• Task set
a - According to the passage on Kubulau resource management, in what year was the Kubulau Resource Management Committee established?
b - Decide whether each statement agrees with the passage on Kubulau resource management: (i) The Kubulau Resource Management Committee established Fiji's first district-level 'ridge-to-reef' management plan in 2009. (ii) The Namena Marine Reserve has been a permanent no-take zone only since 2009. (iii) The management plan has stayed unchanged since it was adopted. Answer yes or no for each and quote the words of the passage that decide it.
c - Return the part of the passage on Kubulau resource management from "The Kubulau Resource" up to and including "plan in 2009.", copied word for word.

• Page extract
Fortunately, they have an abundance of natural resources and maintain a very strong connection with their environment. For over a decade, the people of Kubulau have been at the forefront of community-led management in Fiji – investing their time, industry and expertise to ensure that management decisions are informed by the best available knowledge.
The Kubulau Resource Management Committee (KRMC, established in 2007 to ensure effective participation of communities in local management) established Fiji’s first district-level ‘ridge-to-reef’ management plan in 2009.
This applied an ecosystem-based management (EBM) approach and included a network of terrestrial, freshwater, coastal and marine protected areas. Since then, the plan has been implemented, monitored, reviewed and amended periodically to reflect monitoring results and evolving priorities.
With support from the Coral Reef Alliance, KRMC has developed a voluntary payment scheme through which visitors to the Namena Marine Reserve (Fiji’s largest reserve, managed by the Kubulau communities as a permanent no-take zone since the early 1990s) support local community projects. Equitable sharing of these benefits between coastal and inland communities has enhanced commitment to conservation management, with Kubulau widely cited as leading the way for conservation (including recognition from the a prestigious Rareplanet Solution Search Award “Turning the Tides for Coastal Fisheries”).

• Stored records
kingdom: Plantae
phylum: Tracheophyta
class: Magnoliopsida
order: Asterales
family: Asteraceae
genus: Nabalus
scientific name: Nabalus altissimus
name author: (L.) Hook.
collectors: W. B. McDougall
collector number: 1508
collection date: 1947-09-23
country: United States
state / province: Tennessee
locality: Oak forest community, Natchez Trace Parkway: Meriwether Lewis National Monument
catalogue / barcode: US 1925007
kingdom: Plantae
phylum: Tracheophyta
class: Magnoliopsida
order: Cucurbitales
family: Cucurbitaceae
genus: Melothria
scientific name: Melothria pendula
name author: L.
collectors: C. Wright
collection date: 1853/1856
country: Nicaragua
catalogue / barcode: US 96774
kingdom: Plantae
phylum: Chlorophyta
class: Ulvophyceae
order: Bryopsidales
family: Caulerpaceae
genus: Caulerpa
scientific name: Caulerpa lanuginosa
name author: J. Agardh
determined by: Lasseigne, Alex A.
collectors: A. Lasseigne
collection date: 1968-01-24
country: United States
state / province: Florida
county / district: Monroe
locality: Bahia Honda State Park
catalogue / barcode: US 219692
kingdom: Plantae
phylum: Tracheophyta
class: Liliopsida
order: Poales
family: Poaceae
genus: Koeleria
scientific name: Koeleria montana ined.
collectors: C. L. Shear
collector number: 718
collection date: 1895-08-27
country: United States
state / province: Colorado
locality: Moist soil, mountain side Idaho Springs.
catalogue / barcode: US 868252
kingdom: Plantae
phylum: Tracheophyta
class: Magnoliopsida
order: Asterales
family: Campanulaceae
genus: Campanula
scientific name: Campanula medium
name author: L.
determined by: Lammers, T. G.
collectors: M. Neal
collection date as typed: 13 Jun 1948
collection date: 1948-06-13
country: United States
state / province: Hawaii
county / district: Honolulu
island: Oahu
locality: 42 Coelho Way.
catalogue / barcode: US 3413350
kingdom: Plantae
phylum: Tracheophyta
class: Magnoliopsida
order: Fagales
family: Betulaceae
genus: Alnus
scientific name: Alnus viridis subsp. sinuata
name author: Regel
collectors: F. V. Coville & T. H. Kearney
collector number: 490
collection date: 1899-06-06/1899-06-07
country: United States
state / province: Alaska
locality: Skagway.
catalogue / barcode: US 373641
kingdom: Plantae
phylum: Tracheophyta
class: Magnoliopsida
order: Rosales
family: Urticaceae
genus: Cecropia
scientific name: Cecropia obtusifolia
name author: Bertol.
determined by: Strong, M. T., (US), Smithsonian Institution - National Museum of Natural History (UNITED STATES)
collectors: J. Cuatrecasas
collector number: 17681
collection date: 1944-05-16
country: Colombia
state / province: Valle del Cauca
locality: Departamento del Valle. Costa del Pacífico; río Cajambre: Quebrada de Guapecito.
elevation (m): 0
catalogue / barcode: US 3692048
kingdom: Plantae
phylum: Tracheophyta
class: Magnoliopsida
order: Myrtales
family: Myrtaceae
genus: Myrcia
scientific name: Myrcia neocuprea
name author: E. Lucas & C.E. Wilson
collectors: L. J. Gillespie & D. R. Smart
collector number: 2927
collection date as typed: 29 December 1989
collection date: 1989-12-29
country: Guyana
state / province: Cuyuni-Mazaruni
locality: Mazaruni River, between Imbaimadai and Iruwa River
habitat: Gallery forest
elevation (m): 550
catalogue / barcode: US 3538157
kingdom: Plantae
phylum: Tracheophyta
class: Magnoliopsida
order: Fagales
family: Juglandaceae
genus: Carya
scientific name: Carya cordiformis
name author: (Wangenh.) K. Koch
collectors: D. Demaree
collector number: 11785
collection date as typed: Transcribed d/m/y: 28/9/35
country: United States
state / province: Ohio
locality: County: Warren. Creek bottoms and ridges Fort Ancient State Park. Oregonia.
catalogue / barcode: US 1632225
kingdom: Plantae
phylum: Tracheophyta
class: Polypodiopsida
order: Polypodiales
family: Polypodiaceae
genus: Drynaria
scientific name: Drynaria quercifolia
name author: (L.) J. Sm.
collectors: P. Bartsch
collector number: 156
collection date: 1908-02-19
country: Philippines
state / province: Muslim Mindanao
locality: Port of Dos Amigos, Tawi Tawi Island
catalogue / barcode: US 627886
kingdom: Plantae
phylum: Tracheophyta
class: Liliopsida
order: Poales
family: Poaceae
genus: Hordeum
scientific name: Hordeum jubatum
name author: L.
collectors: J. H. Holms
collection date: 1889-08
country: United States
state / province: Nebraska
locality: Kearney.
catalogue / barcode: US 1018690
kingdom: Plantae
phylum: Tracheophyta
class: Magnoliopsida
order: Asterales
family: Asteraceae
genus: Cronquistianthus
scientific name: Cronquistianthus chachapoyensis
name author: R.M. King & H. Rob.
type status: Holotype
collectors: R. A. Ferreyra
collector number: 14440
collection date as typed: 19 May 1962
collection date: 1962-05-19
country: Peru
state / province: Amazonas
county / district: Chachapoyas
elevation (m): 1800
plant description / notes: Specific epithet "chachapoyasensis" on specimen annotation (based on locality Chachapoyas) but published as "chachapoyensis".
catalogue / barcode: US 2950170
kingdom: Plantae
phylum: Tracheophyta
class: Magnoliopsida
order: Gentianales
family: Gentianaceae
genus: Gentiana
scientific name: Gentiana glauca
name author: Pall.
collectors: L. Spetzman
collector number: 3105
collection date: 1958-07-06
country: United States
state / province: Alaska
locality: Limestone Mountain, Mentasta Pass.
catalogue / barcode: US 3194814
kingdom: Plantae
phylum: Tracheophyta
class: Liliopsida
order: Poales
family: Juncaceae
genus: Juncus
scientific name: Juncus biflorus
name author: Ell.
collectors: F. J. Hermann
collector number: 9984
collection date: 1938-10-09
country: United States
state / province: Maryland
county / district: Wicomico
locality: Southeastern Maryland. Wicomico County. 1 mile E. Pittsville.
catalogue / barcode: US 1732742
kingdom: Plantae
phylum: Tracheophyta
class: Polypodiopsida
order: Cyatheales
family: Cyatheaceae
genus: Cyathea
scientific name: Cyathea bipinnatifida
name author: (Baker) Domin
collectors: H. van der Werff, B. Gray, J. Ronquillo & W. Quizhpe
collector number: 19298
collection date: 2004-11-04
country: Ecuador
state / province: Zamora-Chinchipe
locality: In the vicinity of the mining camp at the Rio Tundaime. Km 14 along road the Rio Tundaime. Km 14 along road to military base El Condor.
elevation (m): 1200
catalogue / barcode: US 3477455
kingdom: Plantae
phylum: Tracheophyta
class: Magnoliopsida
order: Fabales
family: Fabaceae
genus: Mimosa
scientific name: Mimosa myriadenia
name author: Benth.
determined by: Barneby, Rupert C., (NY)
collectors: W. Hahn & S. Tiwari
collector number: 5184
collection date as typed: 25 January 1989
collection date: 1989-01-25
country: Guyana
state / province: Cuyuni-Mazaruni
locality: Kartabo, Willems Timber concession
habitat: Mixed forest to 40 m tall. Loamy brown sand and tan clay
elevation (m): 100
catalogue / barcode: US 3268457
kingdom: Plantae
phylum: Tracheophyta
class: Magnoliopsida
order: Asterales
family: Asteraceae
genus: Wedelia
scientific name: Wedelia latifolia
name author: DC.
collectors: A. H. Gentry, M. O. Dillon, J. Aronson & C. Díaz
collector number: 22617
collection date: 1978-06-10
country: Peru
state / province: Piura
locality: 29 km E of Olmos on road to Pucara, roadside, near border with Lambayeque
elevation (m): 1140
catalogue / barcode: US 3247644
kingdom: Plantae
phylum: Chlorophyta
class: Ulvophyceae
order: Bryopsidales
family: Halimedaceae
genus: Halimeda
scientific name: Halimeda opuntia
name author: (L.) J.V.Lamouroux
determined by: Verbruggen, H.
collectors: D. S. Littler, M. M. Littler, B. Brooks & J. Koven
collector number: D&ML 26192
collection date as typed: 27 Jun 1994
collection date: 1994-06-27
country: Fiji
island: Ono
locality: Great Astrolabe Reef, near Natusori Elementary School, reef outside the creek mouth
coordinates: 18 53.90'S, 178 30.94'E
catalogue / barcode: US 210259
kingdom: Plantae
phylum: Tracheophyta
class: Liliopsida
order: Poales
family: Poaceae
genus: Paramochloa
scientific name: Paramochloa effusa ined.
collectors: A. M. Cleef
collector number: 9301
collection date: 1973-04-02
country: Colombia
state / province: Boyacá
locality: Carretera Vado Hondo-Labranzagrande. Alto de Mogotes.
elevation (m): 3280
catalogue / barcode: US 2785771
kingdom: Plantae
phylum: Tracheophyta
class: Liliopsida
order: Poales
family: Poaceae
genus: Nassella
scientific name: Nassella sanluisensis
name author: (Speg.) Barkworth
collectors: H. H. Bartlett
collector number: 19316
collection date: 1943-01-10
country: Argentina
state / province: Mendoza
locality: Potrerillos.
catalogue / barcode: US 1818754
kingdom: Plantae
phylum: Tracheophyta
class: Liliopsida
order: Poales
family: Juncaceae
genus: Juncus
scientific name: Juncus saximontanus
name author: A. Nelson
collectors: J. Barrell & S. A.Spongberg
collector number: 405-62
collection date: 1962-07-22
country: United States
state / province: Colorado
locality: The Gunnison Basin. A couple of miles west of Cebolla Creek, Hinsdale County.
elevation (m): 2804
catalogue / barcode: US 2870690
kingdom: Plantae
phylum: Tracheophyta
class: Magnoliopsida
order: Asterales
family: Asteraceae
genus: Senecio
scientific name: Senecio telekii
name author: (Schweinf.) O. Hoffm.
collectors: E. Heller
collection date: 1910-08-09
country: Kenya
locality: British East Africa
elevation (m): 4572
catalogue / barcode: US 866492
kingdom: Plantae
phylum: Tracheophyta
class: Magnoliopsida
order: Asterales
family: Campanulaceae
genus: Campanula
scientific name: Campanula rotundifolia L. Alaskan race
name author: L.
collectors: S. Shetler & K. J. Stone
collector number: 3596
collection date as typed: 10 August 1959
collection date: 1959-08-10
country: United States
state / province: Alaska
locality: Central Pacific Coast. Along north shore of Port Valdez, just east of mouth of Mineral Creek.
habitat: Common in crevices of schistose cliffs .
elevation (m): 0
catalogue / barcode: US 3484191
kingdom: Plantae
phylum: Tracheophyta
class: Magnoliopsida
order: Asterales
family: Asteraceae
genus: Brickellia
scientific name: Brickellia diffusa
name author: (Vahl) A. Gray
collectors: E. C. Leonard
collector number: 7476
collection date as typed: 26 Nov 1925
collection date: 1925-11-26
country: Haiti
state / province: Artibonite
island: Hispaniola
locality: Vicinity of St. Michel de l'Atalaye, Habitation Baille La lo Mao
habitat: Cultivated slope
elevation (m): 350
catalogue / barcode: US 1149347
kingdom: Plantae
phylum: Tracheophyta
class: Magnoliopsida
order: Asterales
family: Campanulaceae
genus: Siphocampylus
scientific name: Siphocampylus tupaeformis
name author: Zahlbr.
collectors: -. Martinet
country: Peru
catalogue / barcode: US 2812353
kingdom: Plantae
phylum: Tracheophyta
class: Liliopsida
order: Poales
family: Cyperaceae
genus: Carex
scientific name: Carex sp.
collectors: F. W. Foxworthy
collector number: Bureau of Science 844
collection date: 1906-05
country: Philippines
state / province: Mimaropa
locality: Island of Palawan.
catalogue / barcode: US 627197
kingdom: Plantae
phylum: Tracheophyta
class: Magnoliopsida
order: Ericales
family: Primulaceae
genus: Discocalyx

• Answer set
a - 2007

b -
(i) Yes: "established Fiji’s first district-level ‘ridge-to-reef’ management plan in 2009"
(ii) No: "managed by the Kubulau communities as a permanent no-take zone since the early 1990s"
(iii) No: "the plan has been implemented, monitored, reviewed and amended periodically"

c -
The Kubulau Resource Management Committee (KRMC, established in 2007 to ensure effective participation of communities in local management) established Fiji’s first district-level ‘ridge-to-reef’ management plan in 2009.